WRITTEN TASK |
Return each line of the data below without any changes.

Extracted data entries:
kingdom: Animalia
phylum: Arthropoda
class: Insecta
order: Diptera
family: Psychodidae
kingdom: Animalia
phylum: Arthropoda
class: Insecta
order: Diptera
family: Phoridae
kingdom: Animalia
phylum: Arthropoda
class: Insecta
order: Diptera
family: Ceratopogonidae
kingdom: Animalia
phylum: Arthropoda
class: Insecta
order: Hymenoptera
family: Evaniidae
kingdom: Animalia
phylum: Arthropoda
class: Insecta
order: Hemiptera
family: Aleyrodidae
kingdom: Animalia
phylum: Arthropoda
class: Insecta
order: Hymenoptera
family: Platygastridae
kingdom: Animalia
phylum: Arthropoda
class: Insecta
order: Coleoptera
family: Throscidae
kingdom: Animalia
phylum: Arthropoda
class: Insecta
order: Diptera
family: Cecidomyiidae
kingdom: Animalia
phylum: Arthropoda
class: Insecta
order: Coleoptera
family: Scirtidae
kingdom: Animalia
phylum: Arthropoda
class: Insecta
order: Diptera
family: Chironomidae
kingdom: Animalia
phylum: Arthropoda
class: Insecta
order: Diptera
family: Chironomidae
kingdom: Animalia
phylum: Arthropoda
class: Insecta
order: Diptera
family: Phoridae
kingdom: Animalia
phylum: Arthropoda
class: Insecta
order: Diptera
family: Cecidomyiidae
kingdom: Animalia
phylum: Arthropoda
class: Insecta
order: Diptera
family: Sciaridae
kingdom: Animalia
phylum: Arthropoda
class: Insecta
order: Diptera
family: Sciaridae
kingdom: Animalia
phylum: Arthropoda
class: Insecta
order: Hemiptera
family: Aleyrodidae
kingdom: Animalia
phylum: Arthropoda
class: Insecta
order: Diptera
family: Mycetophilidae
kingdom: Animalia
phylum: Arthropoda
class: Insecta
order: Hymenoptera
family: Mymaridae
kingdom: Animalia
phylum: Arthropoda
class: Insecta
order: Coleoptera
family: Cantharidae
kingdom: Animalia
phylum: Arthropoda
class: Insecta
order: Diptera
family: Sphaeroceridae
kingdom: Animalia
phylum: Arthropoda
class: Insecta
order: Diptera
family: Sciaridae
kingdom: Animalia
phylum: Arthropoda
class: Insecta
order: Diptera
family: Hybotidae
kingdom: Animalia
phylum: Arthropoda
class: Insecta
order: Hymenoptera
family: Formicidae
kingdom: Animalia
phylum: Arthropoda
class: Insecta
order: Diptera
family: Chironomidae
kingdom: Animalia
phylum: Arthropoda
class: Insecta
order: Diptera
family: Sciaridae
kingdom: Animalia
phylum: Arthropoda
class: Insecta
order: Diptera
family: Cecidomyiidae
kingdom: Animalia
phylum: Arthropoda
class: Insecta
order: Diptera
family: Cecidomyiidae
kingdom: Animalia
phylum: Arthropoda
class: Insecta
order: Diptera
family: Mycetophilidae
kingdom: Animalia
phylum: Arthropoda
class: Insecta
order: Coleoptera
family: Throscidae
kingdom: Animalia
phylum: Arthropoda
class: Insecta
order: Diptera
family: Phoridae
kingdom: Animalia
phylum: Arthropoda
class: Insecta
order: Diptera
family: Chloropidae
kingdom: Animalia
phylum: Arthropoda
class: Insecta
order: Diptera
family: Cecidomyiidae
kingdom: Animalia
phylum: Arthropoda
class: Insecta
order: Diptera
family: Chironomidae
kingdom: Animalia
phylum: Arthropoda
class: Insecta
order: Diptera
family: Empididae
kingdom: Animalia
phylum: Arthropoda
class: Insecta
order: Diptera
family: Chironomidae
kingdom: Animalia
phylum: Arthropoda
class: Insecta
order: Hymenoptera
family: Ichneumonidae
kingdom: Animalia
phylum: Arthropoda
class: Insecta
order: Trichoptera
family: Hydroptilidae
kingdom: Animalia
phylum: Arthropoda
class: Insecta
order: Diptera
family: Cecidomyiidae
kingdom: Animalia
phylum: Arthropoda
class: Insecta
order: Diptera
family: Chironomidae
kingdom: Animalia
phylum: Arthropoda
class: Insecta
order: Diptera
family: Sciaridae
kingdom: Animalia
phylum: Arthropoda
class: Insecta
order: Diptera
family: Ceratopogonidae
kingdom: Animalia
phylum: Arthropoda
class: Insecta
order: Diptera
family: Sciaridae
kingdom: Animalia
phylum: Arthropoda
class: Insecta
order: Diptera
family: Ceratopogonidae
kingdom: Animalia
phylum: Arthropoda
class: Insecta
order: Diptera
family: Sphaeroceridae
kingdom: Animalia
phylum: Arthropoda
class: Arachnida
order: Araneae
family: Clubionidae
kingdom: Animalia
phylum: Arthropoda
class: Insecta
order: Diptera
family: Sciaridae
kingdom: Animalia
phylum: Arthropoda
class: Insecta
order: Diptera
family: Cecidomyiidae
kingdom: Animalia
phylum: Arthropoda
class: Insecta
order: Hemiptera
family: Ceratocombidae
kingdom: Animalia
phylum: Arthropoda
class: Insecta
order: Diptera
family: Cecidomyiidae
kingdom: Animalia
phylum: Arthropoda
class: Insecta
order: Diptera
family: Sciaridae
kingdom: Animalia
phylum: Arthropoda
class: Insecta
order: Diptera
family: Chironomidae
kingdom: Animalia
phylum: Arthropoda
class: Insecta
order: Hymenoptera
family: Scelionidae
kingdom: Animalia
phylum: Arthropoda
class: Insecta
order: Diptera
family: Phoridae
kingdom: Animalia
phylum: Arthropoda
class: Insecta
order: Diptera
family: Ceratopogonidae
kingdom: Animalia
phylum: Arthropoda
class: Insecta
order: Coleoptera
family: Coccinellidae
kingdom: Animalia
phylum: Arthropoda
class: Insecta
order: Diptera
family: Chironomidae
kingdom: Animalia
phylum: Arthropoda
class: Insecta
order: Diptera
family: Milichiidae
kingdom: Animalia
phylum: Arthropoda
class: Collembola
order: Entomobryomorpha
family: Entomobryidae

COMPLETE RESPONSE |
kingdom: Animalia
phylum: Arthropoda
class: Insecta
order: Diptera
family: Psychodidae
kingdom: Animalia
phylum: Arthropoda
class: Insecta
order: Diptera
family: Phoridae
kingdom: Animalia
phylum: Arthropoda
class: Insecta
order: Diptera
family: Ceratopogonidae
kingdom: Animalia
phylum: Arthropoda
class: Insecta
order: Hymenoptera
family: Evaniidae
kingdom: Animalia
phylum: Arthropoda
class: Insecta
order: Hemiptera
family: Aleyrodidae
kingdom: Animalia
phylum: Arthropoda
class: Insecta
order: Hymenoptera
family: Platygastridae
kingdom: Animalia
phylum: Arthropoda
class: Insecta
order: Coleoptera
family: Throscidae
kingdom: Animalia
phylum: Arthropoda
class: Insecta
order: Diptera
family: Cecidomyiidae
kingdom: Animalia
phylum: Arthropoda
class: Insecta
order: Coleoptera
family: Scirtidae
kingdom: Animalia
phylum: Arthropoda
class: Insecta
order: Diptera
family: Chironomidae
kingdom: Animalia
phylum: Arthropoda
class: Insecta
order: Diptera
family: Chironomidae
kingdom: Animalia
phylum: Arthropoda
class: Insecta
order: Diptera
family: Phoridae
kingdom: Animalia
phylum: Arthropoda
class: Insecta
order: Diptera
family: Cecidomyiidae
kingdom: Animalia
phylum: Arthropoda
class: Insecta
order: Diptera
family: Sciaridae
kingdom: Animalia
phylum: Arthropoda
class: Insecta
order: Diptera
family: Sciaridae
kingdom: Animalia
phylum: Arthropoda
class: Insecta
order: Hemiptera
family: Aleyrodidae
kingdom: Animalia
phylum: Arthropoda
class: Insecta
order: Diptera
family: Mycetophilidae
kingdom: Animalia
phylum: Arthropoda
class: Insecta
order: Hymenoptera
family: Mymaridae
kingdom: Animalia
phylum: Arthropoda
class: Insecta
order: Coleoptera
family: Cantharidae
kingdom: Animalia
phylum: Arthropoda
class: Insecta
order: Diptera
family: Sphaeroceridae
kingdom: Animalia
phylum: Arthropoda
class: Insecta
order: Diptera
family: Sciaridae
kingdom: Animalia
phylum: Arthropoda
class: Insecta
order: Diptera
family: Hybotidae
kingdom: Animalia
phylum: Arthropoda
class: Insecta
order: Hymenoptera
family: Formicidae
kingdom: Animalia
phylum: Arthropoda
class: Insecta
order: Diptera
family: Chironomidae
kingdom: Animalia
phylum: Arthropoda
class: Insecta
order: Diptera
family: Sciaridae
kingdom: Animalia
phylum: Arthropoda
class: Insecta
order: Diptera
family: Cecidomyiidae
kingdom: Animalia
phylum: Arthropoda
class: Insecta
order: Diptera
family: Cecidomyiidae
kingdom: Animalia
phylum: Arthropoda
class: Insecta
order: Diptera
family: Mycetophilidae
kingdom: Animalia
phylum: Arthropoda
class: Insecta
order: Coleoptera
family: Throscidae
kingdom: Animalia
phylum: Arthropoda
class: Insecta
order: Diptera
family: Phoridae
kingdom: Animalia
phylum: Arthropoda
class: Insecta
order: Diptera
family: Chloropidae
kingdom: Animalia
phylum: Arthropoda
class: Insecta
order: Diptera
family: Cecidomyiidae
kingdom: Animalia
phylum: Arthropoda
class: Insecta
order: Diptera
family: Chironomidae
kingdom: Animalia
phylum: Arthropoda
class: Insecta
order: Diptera
family: Empididae
kingdom: Animalia
phylum: Arthropoda
class: Insecta
order: Diptera
family: Chironomidae
kingdom: Animalia
phylum: Arthropoda
class: Insecta
order: Hymenoptera
family: Ichneumonidae
kingdom: Animalia
phylum: Arthropoda
class: Insecta
order: Trichoptera
family: Hydroptilidae
kingdom: Animalia
phylum: Arthropoda
class: Insecta
order: Diptera
family: Cecidomyiidae
kingdom: Animalia
phylum: Arthropoda
class: Insecta
order: Diptera
family: Chironomidae
kingdom: Animalia
phylum: Arthropoda
class: Insecta
order: Diptera
family: Sciaridae
kingdom: Animalia
phylum: Arthropoda
class: Insecta
order: Diptera
family: Ceratopogonidae
kingdom: Animalia
phylum: Arthropoda
class: Insecta
order: Diptera
family: Sciaridae
kingdom: Animalia
phylum: Arthropoda
class: Insecta
order: Diptera
family: Ceratopogonidae
kingdom: Animalia
phylum: Arthropoda
class: Insecta
order: Diptera
family: Sphaeroceridae
kingdom: Animalia
phylum: Arthropoda
class: Arachnida
order: Araneae
family: Clubionidae
kingdom: Animalia
phylum: Arthropoda
class: Insecta
order: Diptera
family: Sciaridae
kingdom: Animalia
phylum: Arthropoda
class: Insecta
order: Diptera
family: Cecidomyiidae
kingdom: Animalia
phylum: Arthropoda
class: Insecta
order: Hemiptera
family: Ceratocombidae
kingdom: Animalia
phylum: Arthropoda
class: Insecta
order: Diptera
family: Cecidomyiidae
kingdom: Animalia
phylum: Arthropoda
class: Insecta
order: Diptera
family: Sciaridae
kingdom: Animalia
phylum: Arthropoda
class: Insecta
order: Diptera
family: Chironomidae
kingdom: Animalia
phylum: Arthropoda
class: Insecta
order: Hymenoptera
family: Scelionidae
kingdom: Animalia
phylum: Arthropoda
class: Insecta
order: Diptera
family: Phoridae
kingdom: Animalia
phylum: Arthropoda
class: Insecta
order: Diptera
family: Ceratopogonidae
kingdom: Animalia
phylum: Arthropoda
class: Insecta
order: Coleoptera
family: Coccinellidae
kingdom: Animalia
phylum: Arthropoda
class: Insecta
order: Diptera
family: Chironomidae
kingdom: Animalia
phylum: Arthropoda
class: Insecta
order: Diptera
family: Milichiidae
kingdom: Animalia
phylum: Arthropoda
class: Collembola
order: Entomobryomorpha
family: Entomobryidae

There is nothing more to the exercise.